Citations appreciated.

Conditioning (i.e. adjusting) the probabilities of some outcome given some predictor on third variables is widely practiced, but as you rightly point out, may actually introduce bias into the resulting estimate as a representation of causal effects. This can even happen with “classical” definitions of a potential causal confounder, because both the confounder itself, and the predictor of interest may each have further causal confounders upstream. In the DAG below, for example, \$L\$ is a classic confounder of the causal effect of \$E\$ on \$D\$, because (1) it causes and is therefore associated with \$E\$, and (2) is associated with \$D\$ since it is associated with \$U_{2}\$ which is associated with \$D\$. However, either conditioning or stratifying \$P(D|E)\$ on \$L\$ (a “collider”) will produce biased causal estimates of the effect of \$E\$ on \$D\$ because \$L\$ is confounded with \$D\$ by the unmeasured variable \$U_{2}\$, and \$L\$ is confounded with \$E\$ by the unmeasured variable \$U_{1}\$.

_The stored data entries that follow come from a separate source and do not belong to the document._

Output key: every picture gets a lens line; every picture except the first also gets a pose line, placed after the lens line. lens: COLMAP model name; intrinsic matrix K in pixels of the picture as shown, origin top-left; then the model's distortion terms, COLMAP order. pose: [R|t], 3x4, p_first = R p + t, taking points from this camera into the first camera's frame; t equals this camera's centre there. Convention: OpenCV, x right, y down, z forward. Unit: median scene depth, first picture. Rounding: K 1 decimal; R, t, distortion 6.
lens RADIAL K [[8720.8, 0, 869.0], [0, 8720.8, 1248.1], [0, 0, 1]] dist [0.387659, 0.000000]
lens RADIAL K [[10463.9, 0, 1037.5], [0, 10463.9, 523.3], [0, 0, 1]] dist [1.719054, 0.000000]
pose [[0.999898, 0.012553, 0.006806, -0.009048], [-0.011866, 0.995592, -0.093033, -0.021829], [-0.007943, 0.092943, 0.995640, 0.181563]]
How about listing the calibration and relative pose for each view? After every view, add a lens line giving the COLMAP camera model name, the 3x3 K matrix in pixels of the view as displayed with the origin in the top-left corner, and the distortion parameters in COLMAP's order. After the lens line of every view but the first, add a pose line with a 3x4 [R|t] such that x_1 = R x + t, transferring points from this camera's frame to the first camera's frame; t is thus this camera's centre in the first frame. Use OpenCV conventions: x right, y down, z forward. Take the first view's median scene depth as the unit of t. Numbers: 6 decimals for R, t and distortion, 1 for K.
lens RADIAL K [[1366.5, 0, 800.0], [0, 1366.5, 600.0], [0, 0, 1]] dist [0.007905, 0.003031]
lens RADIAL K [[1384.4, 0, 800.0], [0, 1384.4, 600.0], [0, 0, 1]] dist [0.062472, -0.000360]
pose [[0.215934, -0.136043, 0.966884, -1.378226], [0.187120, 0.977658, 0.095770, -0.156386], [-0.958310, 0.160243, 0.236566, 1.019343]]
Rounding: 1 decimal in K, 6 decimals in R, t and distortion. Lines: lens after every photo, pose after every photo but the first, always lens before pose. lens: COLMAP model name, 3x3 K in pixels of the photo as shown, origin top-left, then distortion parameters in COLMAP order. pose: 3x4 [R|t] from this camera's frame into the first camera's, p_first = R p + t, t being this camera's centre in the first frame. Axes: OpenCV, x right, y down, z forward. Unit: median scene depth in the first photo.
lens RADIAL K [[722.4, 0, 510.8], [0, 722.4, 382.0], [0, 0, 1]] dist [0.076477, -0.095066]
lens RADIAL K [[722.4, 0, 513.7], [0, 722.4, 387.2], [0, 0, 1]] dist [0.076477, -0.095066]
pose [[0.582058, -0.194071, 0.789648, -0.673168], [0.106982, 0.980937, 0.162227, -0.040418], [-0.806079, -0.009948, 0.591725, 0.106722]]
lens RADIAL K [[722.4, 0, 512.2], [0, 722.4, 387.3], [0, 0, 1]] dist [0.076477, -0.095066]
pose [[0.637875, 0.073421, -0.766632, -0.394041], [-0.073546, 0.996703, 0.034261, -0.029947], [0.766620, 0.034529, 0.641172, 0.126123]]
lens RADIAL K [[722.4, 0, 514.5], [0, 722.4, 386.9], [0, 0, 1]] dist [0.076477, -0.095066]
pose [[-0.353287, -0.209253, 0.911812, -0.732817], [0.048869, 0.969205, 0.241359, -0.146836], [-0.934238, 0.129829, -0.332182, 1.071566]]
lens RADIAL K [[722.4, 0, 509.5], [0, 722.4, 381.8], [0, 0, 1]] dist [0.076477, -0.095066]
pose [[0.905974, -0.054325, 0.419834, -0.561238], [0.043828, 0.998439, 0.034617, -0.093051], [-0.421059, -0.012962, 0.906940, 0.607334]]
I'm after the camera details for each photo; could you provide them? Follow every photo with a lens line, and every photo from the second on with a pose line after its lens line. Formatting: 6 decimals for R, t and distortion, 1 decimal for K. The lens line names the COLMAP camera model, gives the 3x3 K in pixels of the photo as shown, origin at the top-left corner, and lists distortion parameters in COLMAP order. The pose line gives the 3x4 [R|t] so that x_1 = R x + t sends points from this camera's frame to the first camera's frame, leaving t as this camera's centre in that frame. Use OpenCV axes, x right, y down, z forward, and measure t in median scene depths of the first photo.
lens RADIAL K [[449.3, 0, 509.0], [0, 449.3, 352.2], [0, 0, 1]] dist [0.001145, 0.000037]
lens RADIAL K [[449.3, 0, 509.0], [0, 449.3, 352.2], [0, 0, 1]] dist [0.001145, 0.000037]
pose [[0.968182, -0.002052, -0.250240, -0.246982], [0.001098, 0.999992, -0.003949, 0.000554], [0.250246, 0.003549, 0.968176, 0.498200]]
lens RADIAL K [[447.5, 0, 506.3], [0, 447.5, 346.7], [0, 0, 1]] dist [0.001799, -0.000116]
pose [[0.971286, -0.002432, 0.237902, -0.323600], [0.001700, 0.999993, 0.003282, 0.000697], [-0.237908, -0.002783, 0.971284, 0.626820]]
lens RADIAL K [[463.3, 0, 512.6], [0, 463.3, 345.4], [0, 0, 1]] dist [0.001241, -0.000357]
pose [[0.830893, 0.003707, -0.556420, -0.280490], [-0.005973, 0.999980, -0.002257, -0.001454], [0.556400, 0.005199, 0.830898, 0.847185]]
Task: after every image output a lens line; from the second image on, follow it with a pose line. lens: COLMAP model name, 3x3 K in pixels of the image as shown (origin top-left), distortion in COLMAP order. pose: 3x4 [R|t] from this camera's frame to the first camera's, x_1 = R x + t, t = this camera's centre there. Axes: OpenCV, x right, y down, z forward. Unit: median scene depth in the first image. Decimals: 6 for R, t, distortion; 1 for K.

Understanding which variables to condition or stratify one’s analysis on to provide an unbiased causal estimate requires careful consideration of the possible DAGs using the criteria for causal effect identifiability—no common causes that are not blocked by backdoor paths—described by Pearl, Robins, and others. There are no shortcuts. Learn common confounding patterns. Learn common selection bias patterns. Practice.

References

Greenland, S., Pearl, J., and Robins, J. M. (1999). Causal diagrams for epidemiologic research. Epidemiology, 10(1):37–48.

Hernán, M. A. and Robins, J. M. (2018). Causal Inference. Chapman & Hall/CRC, Boca Raton, FL

Maldonado, G. and Greenland, S. (2002). Estimating causal effects. International Journal of Epidemiology, 31(2):422–438.

Pearl, J. (2000). Causality: Models, Reasoning, and Inference. Cambridge University Press.